Augmentation was one of the founding principles of the Internet and its applications as we know them today. Vannevar Bush in introducing the idea that new technologies might not only amplify our physical capabilities but our capacities for thinking through complex problem sets spoke of the phenomenon as augmentation of human thinking. Bush was one of the first to recognize the coming information revolution – of which the Internet was as much a product as a cause – and believed it would naturally bring with it new technologies that would extend the workings of the human mind out into rich, complex information landscapes. The same internal connections of the mind driving original human thought would extend out to engage a larger, more varied information ecology. A new space where researchers/problem solvers would be able to find addendums, new trajectories and critiques of their current thinking once beyond their individual reach, left for them by others traveling the same or similar trails of thinking. Individuals would come upon ideas and information left by others, take what they needed, in exchange leaving their own discoveries and perspectives for the next traveler before continuing on their intellectual journey. The thinking of individuals is enhanced, augmented by continuous access to dynamic, interconnected sources that can point the researcher in new, unforeseen directions. This idea of a continuous flow of ever changing information sources became the basis for Ted Nelson’s concept of hypertext. Douglas Engelbart, the most important person nobody ever seems to have heard of, took Bush’s ideas as a starting point for the appropriately named Augmentation Research Center for the Human Intellect at Stanford Research International (SRI). His goal was the creation of concrete tools that would make Bush’s vision of connected human thinking a reality. Engelbart’s work at the Augmentation Research Center led to the invention of the mouse, windows, hyperlinks and a host of other tools we use almost without thought in our everyday online activities. But perhaps the most important of Engelbart’s inventions for augmentation, which we are still struggling to understand and implement, was the online journal.
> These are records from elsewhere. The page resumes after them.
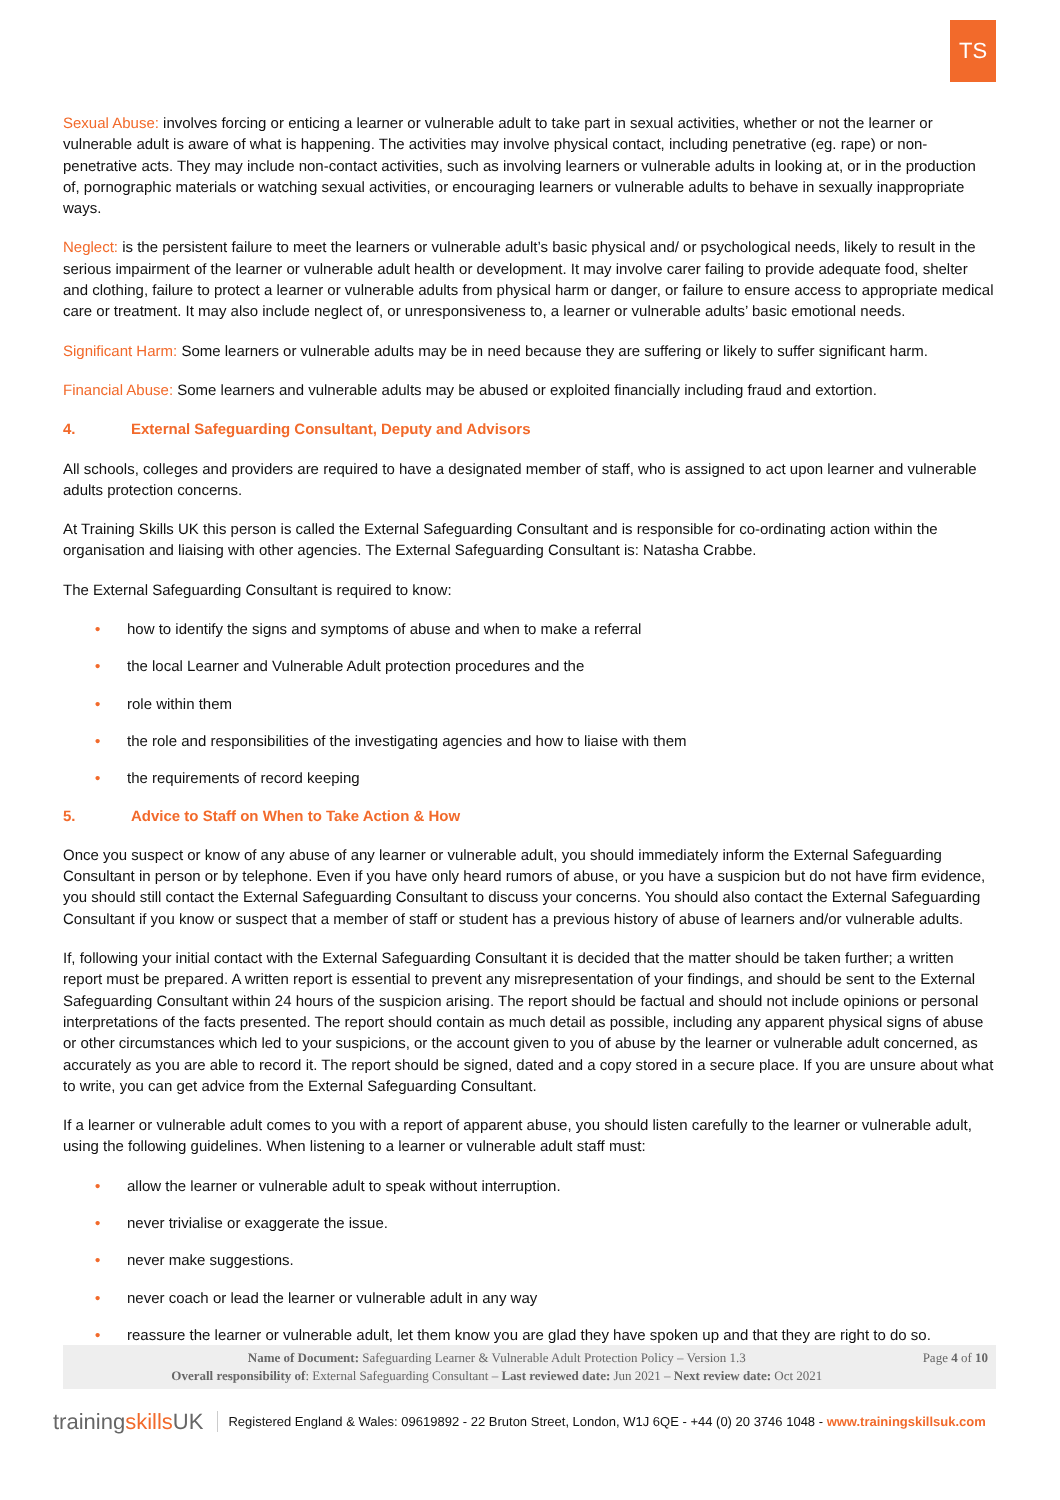TS
Sexual Abuse: involves forcing or enticing a learner or vulnerable adult to take part in sexual activities, whether or not the learner or vulnerable adult is aware of what is happening. The activities may involve physical contact, including penetrative (eg. rape) or non-penetrative acts. They may include non-contact activities, such as involving learners or vulnerable adults in looking at, or in the production of, pornographic materials or watching sexual activities, or encouraging learners or vulnerable adults to behave in sexually inappropriate ways.
Neglect: is the persistent failure to meet the learners or vulnerable adult’s basic physical and/ or psychological needs, likely to result in the serious impairment of the learner or vulnerable adult health or development. It may involve carer failing to provide adequate food, shelter and clothing, failure to protect a learner or vulnerable adults from physical harm or danger, or failure to ensure access to appropriate medical care or treatment. It may also include neglect of, or unresponsiveness to, a learner or vulnerable adults’ basic emotional needs.
Significant Harm: Some learners or vulnerable adults may be in need because they are suffering or likely to suffer significant harm.
Financial Abuse: Some learners and vulnerable adults may be abused or exploited financially including fraud and extortion.
4. External Safeguarding Consultant, Deputy and Advisors
All schools, colleges and providers are required to have a designated member of staff, who is assigned to act upon learner and vulnerable adults protection concerns.
At Training Skills UK this person is called the External Safeguarding Consultant and is responsible for co-ordinating action within the organisation and liaising with other agencies. The External Safeguarding Consultant is: Natasha Crabbe.
The External Safeguarding Consultant is required to know:
• how to identify the signs and symptoms of abuse and when to make a referral
• the local Learner and Vulnerable Adult protection procedures and the
• role within them
• the role and responsibilities of the investigating agencies and how to liaise with them
• the requirements of record keeping
5. Advice to Staff on When to Take Action & How
Once you suspect or know of any abuse of any learner or vulnerable adult, you should immediately inform the External Safeguarding Consultant in person or by telephone. Even if you have only heard rumors of abuse, or you have a suspicion but do not have firm evidence, you should still contact the External Safeguarding Consultant to discuss your concerns. You should also contact the External Safeguarding Consultant if you know or suspect that a member of staff or student has a previous history of abuse of learners and/or vulnerable adults.
If, following your initial contact with the External Safeguarding Consultant it is decided that the matter should be taken further; a written report must be prepared. A written report is essential to prevent any misrepresentation of your findings, and should be sent to the External Safeguarding Consultant within 24 hours of the suspicion arising. The report should be factual and should not include opinions or personal interpretations of the facts presented. The report should contain as much detail as possible, including any apparent physical signs of abuse or other circumstances which led to your suspicions, or the account given to you of abuse by the learner or vulnerable adult concerned, as accurately as you are able to record it. The report should be signed, dated and a copy stored in a secure place. If you are unsure about what to write, you can get advice from the External Safeguarding Consultant.
If a learner or vulnerable adult comes to you with a report of apparent abuse, you should listen carefully to the learner or vulnerable adult, using the following guidelines. When listening to a learner or vulnerable adult staff must:
• allow the learner or vulnerable adult to speak without interruption.
• never trivialise or exaggerate the issue.
• never make suggestions.
• never coach or lead the learner or vulnerable adult in any way
• reassure the learner or vulnerable adult, let them know you are glad they have spoken up and that they are right to do so.
Name of Document: Safeguarding Learner & Vulnerable Adult Protection Policy – Version 1.3
Overall responsibility of: External Safeguarding Consultant – Last reviewed date: Jun 2021 – Next review date: Oct 2021
Page 4 of 10
trainingskills UK Registered England & Wales: 09619892 - 22 Bruton Street, London, W1J 6QE - +44 (0) 20 3746 1048 - www.trainingskillsuk.com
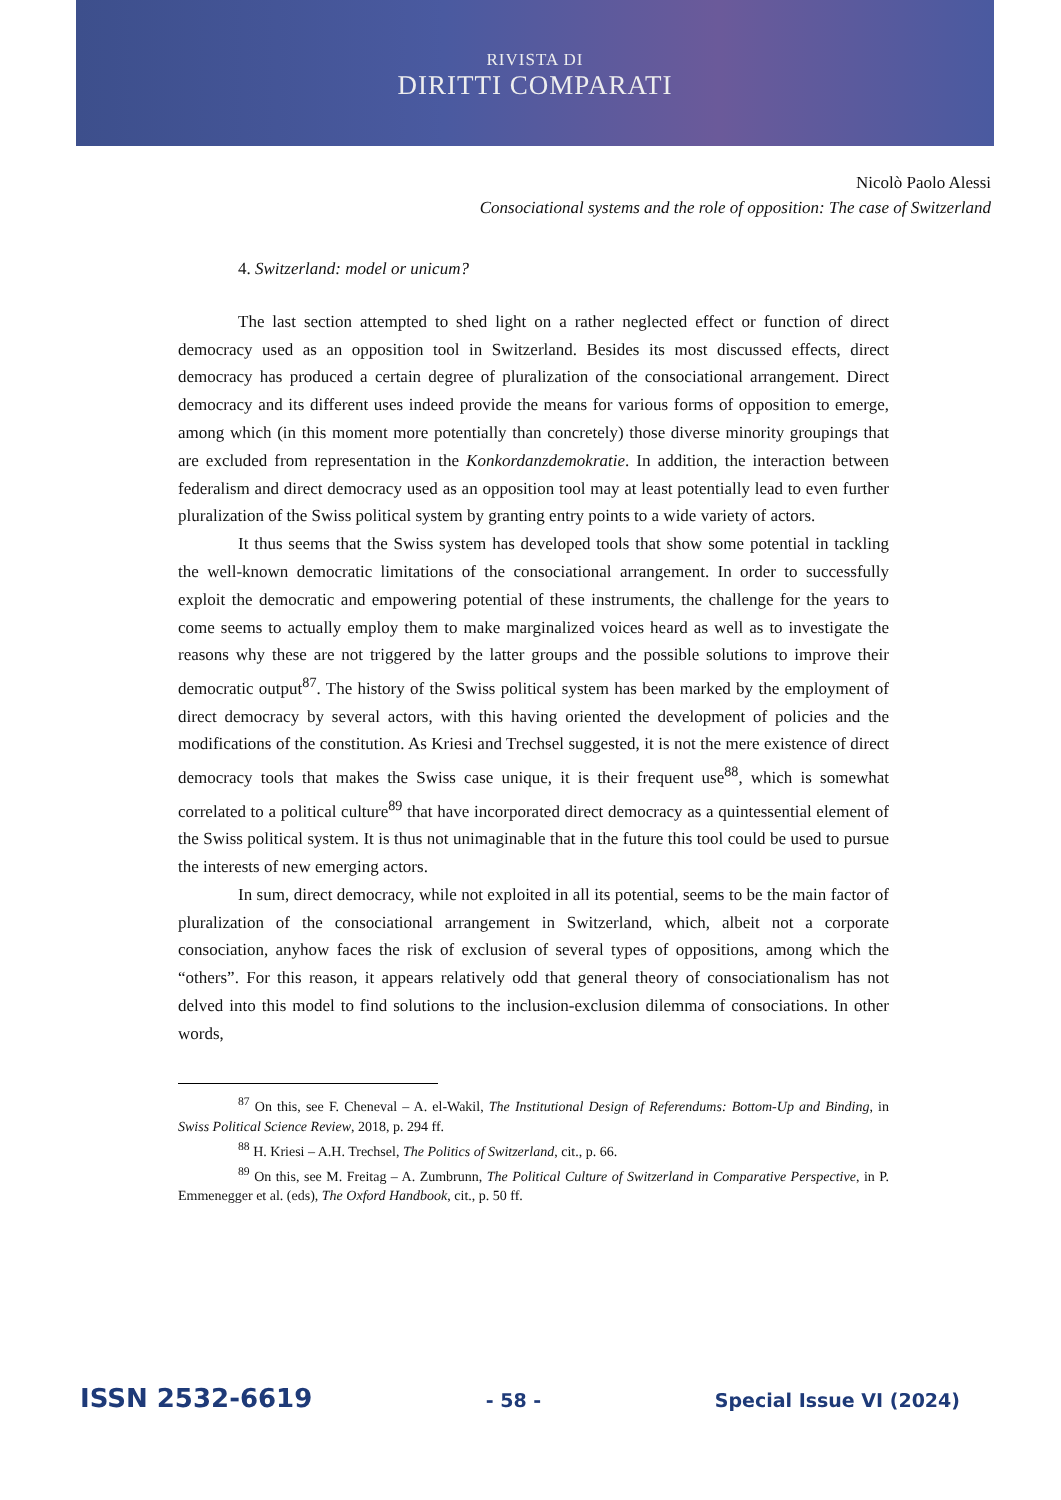RIVISTA DI
DIRITTI COMPARATI
Nicolò Paolo Alessi
Consociational systems and the role of opposition: The case of Switzerland
4. Switzerland: model or unicum?
The last section attempted to shed light on a rather neglected effect or function of direct democracy used as an opposition tool in Switzerland. Besides its most discussed effects, direct democracy has produced a certain degree of pluralization of the consociational arrangement. Direct democracy and its different uses indeed provide the means for various forms of opposition to emerge, among which (in this moment more potentially than concretely) those diverse minority groupings that are excluded from representation in the Konkordanzdemokratie. In addition, the interaction between federalism and direct democracy used as an opposition tool may at least potentially lead to even further pluralization of the Swiss political system by granting entry points to a wide variety of actors.
It thus seems that the Swiss system has developed tools that show some potential in tackling the well-known democratic limitations of the consociational arrangement. In order to successfully exploit the democratic and empowering potential of these instruments, the challenge for the years to come seems to actually employ them to make marginalized voices heard as well as to investigate the reasons why these are not triggered by the latter groups and the possible solutions to improve their democratic output<sup>87</sup>. The history of the Swiss political system has been marked by the employment of direct democracy by several actors, with this having oriented the development of policies and the modifications of the constitution. As Kriesi and Trechsel suggested, it is not the mere existence of direct democracy tools that makes the Swiss case unique, it is their frequent use<sup>88</sup>, which is somewhat correlated to a political culture<sup>89</sup> that have incorporated direct democracy as a quintessential element of the Swiss political system. It is thus not unimaginable that in the future this tool could be used to pursue the interests of new emerging actors.
In sum, direct democracy, while not exploited in all its potential, seems to be the main factor of pluralization of the consociational arrangement in Switzerland, which, albeit not a corporate consociation, anyhow faces the risk of exclusion of several types of oppositions, among which the “others”. For this reason, it appears relatively odd that general theory of consociationalism has not delved into this model to find solutions to the inclusion-exclusion dilemma of consociations. In other words,
<sup>87</sup> On this, see F. Cheneval – A. el-Wakil, The Institutional Design of Referendums: Bottom-Up and Binding, in Swiss Political Science Review, 2018, p. 294 ff.
<sup>88</sup> H. Kriesi – A.H. Trechsel, The Politics of Switzerland, cit., p. 66.
<sup>89</sup> On this, see M. Freitag – A. Zumbrunn, The Political Culture of Switzerland in Comparative Perspective, in P. Emmenegger et al. (eds), The Oxford Handbook, cit., p. 50 ff.
ISSN 2532-6619 - 58 - Special Issue VI (2024)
When Bob Taylor and Larry Roberts of ARPA were first trying to convince research centers and universities across the country to connect their time sharing computers the first two to agree were Leonard Kleinrock at UCLA and Douglas Engelbrart at SRI. Kleinrock wanted to observe and study how these new interconnections between computers might work, tied to Paul Baran’s ideas of distributed networks. Engelbart had bigger augmentation fish to fry. He wanted to establish an online library (based on his concept of an online journal) for what he was sure would be a growing cohort of connected researchers. He was looking to “scale up” the ideas he and his colleagues were working on at the Augmentation Research Center. Among the first to use the online library was a ramshackle group of graduate students and laboratory workers trying to figure out a way to connect qualitatively different computers without taxing the workings of the machines themselves – something that would be necessary if others were going to agree to connecting to the network. The Network Working Group placed their ideas in fits and starts on the online library calling them Requests for Comments (a signifier that I think is sometime misinterpreted today). Requests for Comments was basically an attempt to create an online web of trails – very similar to what Bush envisioned. Members of the Network Working Group, and really any person with access to the admittedly small network (it has just expanded to four nodes) posted their ideas to be commented on, used, expanded and/or critiqued by any individual following the same problem. The original Request for Comments resulted in perhaps the most important conceptual marker of the late twentieth century, the Network Control Protocol (the forerunner of the Transmission Control Protocol). The Network Control Protocol was an extraordinary invention pulled from almost nothing, by researchers who had little prior experience in their task (because it was completely new and nobody had experience), and came together more quickly than a simple product roll out.
Can the activities of the Network Working Group truly be called collaboration? They all worked in laboratories and engaged in collaborative processes almost on a daily basis. Can the model of Request for Comments be called the same thing? More important would they have come up with the Network Control Protocol in such a short time, or even at all, if they were simply collaborating on the idea, if the participants had not been able to augment their thinking in a continuous web of trails? There is an interesting story about the Network Working Group. As they were pulling the Network Control Protocol together primarily through the processes of augmented thinking and exploration they were convinced they didn’t really know what they were doing and eventually the experts would show up – decorated professors or high priced consultants – to tell them so and set them on the right path. No experts ever did show up to correct the Network Working Group and the result is the Internet.